*Description of the task*.
Could you write out all of these rows again, swapping each "Itálie" for "Italy" and leaving everything else untouched?
..............................
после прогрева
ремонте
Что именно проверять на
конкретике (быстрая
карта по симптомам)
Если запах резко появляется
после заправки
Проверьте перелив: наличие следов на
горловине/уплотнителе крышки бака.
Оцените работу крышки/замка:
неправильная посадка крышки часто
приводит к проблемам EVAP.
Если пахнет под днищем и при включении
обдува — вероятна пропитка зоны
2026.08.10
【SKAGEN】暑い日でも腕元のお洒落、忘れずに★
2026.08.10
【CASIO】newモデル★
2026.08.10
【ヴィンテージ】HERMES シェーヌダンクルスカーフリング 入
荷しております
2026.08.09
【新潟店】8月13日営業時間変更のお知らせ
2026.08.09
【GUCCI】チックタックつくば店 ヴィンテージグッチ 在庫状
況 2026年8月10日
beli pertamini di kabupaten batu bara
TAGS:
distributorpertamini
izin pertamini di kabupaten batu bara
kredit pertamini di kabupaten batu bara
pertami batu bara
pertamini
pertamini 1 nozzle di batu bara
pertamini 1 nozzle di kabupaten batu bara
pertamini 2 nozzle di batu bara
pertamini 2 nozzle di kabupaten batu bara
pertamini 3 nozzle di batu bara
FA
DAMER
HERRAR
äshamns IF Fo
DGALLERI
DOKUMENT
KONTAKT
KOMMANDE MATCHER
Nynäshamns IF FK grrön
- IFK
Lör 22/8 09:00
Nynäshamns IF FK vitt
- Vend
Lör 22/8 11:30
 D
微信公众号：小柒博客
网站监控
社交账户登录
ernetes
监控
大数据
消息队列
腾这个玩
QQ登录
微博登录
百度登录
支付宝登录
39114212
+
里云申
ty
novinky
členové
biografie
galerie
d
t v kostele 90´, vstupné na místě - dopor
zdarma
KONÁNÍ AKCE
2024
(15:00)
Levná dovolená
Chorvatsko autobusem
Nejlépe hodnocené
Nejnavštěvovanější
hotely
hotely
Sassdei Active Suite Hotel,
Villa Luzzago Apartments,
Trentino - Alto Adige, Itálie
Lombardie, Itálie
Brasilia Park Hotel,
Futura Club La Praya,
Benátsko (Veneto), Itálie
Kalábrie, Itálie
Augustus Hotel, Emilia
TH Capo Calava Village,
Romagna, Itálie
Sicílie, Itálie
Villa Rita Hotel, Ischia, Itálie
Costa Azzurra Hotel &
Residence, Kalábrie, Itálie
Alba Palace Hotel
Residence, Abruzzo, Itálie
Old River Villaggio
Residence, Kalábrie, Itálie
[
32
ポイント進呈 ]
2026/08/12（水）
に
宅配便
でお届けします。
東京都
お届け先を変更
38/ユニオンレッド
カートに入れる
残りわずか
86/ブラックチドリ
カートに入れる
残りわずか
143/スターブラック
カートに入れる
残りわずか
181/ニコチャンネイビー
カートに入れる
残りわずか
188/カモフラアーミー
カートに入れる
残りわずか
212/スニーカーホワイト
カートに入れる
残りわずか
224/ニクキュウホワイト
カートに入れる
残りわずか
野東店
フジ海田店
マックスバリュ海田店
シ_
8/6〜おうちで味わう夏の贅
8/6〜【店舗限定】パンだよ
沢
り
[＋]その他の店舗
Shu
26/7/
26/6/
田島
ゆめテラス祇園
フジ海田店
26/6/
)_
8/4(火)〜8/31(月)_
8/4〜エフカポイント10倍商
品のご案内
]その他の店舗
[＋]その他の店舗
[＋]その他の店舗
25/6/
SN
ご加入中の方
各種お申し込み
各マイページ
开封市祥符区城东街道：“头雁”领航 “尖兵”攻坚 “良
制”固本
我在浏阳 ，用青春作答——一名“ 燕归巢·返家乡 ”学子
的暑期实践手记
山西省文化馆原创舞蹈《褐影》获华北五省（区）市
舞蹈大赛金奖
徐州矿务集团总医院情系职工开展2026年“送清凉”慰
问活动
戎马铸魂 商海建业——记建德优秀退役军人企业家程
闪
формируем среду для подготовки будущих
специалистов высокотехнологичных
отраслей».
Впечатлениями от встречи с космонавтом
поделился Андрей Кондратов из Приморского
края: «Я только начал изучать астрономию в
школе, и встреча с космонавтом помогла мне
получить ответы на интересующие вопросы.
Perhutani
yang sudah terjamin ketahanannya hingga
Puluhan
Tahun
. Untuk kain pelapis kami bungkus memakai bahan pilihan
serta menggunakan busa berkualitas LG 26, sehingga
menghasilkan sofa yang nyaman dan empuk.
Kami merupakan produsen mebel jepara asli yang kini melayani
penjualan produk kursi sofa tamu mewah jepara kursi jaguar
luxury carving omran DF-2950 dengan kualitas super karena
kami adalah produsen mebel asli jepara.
..............................
*Reply to the task*.
после прогрева
ремонте
Что именно проверять на
конкретике (быстрая
карта по симптомам)
Если запах резко появляется
после заправки
Проверьте перелив: наличие следов на
горловине/уплотнителе крышки бака.
Оцените работу крышки/замка:
неправильная посадка крышки часто
приводит к проблемам EVAP.
Если пахнет под днищем и при включении
обдува — вероятна пропитка зоны
2026.08.10
【SKAGEN】暑い日でも腕元のお洒落、忘れずに★
2026.08.10
【CASIO】newモデル★
2026.08.10
【ヴィンテージ】HERMES シェーヌダンクルスカーフリング 入
荷しております
2026.08.09
【新潟店】8月13日営業時間変更のお知らせ
2026.08.09
【GUCCI】チックタックつくば店 ヴィンテージグッチ 在庫状
況 2026年8月10日
beli pertamini di kabupaten batu bara
TAGS:
distributorpertamini
izin pertamini di kabupaten batu bara
kredit pertamini di kabupaten batu bara
pertami batu bara
pertamini
pertamini 1 nozzle di batu bara
pertamini 1 nozzle di kabupaten batu bara
pertamini 2 nozzle di batu bara
pertamini 2 nozzle di kabupaten batu bara
pertamini 3 nozzle di batu bara
FA
DAMER
HERRAR
äshamns IF Fo
DGALLERI
DOKUMENT
KONTAKT
KOMMANDE MATCHER
Nynäshamns IF FK grrön
- IFK
Lör 22/8 09:00
Nynäshamns IF FK vitt
- Vend
Lör 22/8 11:30
 D
微信公众号：小柒博客
网站监控
社交账户登录
ernetes
监控
大数据
消息队列
腾这个玩
QQ登录
微博登录
百度登录
支付宝登录
39114212
+
里云申
ty
novinky
členové
biografie
galerie
d
t v kostele 90´, vstupné na místě - dopor
zdarma
KONÁNÍ AKCE
2024
(15:00)
Levná dovolená
Chorvatsko autobusem
Nejlépe hodnocené
Nejnavštěvovanější
hotely
hotely
Sassdei Active Suite Hotel,
Villa Luzzago Apartments,
Trentino - Alto Adige, Italy
Lombardie, Italy
Brasilia Park Hotel,
Futura Club La Praya,
Benátsko (Veneto), Italy
Kalábrie, Italy
Augustus Hotel, Emilia
TH Capo Calava Village,
Romagna, Italy
Sicílie, Italy
Villa Rita Hotel, Ischia, Italy
Costa Azzurra Hotel &
Residence, Kalábrie, Italy
Alba Palace Hotel
Residence, Abruzzo, Italy
Old River Villaggio
Residence, Kalábrie, Italy
[
32
ポイント進呈 ]
2026/08/12（水）
に
宅配便
でお届けします。
東京都
お届け先を変更
38/ユニオンレッド
カートに入れる
残りわずか
86/ブラックチドリ
カートに入れる
残りわずか
143/スターブラック
カートに入れる
残りわずか
181/ニコチャンネイビー
カートに入れる
残りわずか
188/カモフラアーミー
カートに入れる
残りわずか
212/スニーカーホワイト
カートに入れる
残りわずか
224/ニクキュウホワイト
カートに入れる
残りわずか
野東店
フジ海田店
マックスバリュ海田店
シ_
8/6〜おうちで味わう夏の贅
8/6〜【店舗限定】パンだよ
沢
り
[＋]その他の店舗
Shu
26/7/
26/6/
田島
ゆめテラス祇園
フジ海田店
26/6/
)_
8/4(火)〜8/31(月)_
8/4〜エフカポイント10倍商
品のご案内
]その他の店舗
[＋]その他の店舗
[＋]その他の店舗
25/6/
SN
ご加入中の方
各種お申し込み
各マイページ
开封市祥符区城东街道：“头雁”领航 “尖兵”攻坚 “良
制”固本
我在浏阳 ，用青春作答——一名“ 燕归巢·返家乡 ”学子
的暑期实践手记
山西省文化馆原创舞蹈《褐影》获华北五省（区）市
舞蹈大赛金奖
徐州矿务集团总医院情系职工开展2026年“送清凉”慰
问活动
戎马铸魂 商海建业——记建德优秀退役军人企业家程
闪
формируем среду для подготовки будущих
специалистов высокотехнологичных
отраслей».
Впечатлениями от встречи с космонавтом
поделился Андрей Кондратов из Приморского
края: «Я только начал изучать астрономию в
школе, и встреча с космонавтом помогла мне
получить ответы на интересующие вопросы.
Perhutani
yang sudah terjamin ketahanannya hingga
Puluhan
Tahun
. Untuk kain pelapis kami bungkus memakai bahan pilihan
serta menggunakan busa berkualitas LG 26, sehingga
menghasilkan sofa yang nyaman dan empuk.
Kami merupakan produsen mebel jepara asli yang kini melayani
penjualan produk kursi sofa tamu mewah jepara kursi jaguar
luxury carving omran DF-2950 dengan kualitas super karena
kami adalah produsen mebel asli jepara.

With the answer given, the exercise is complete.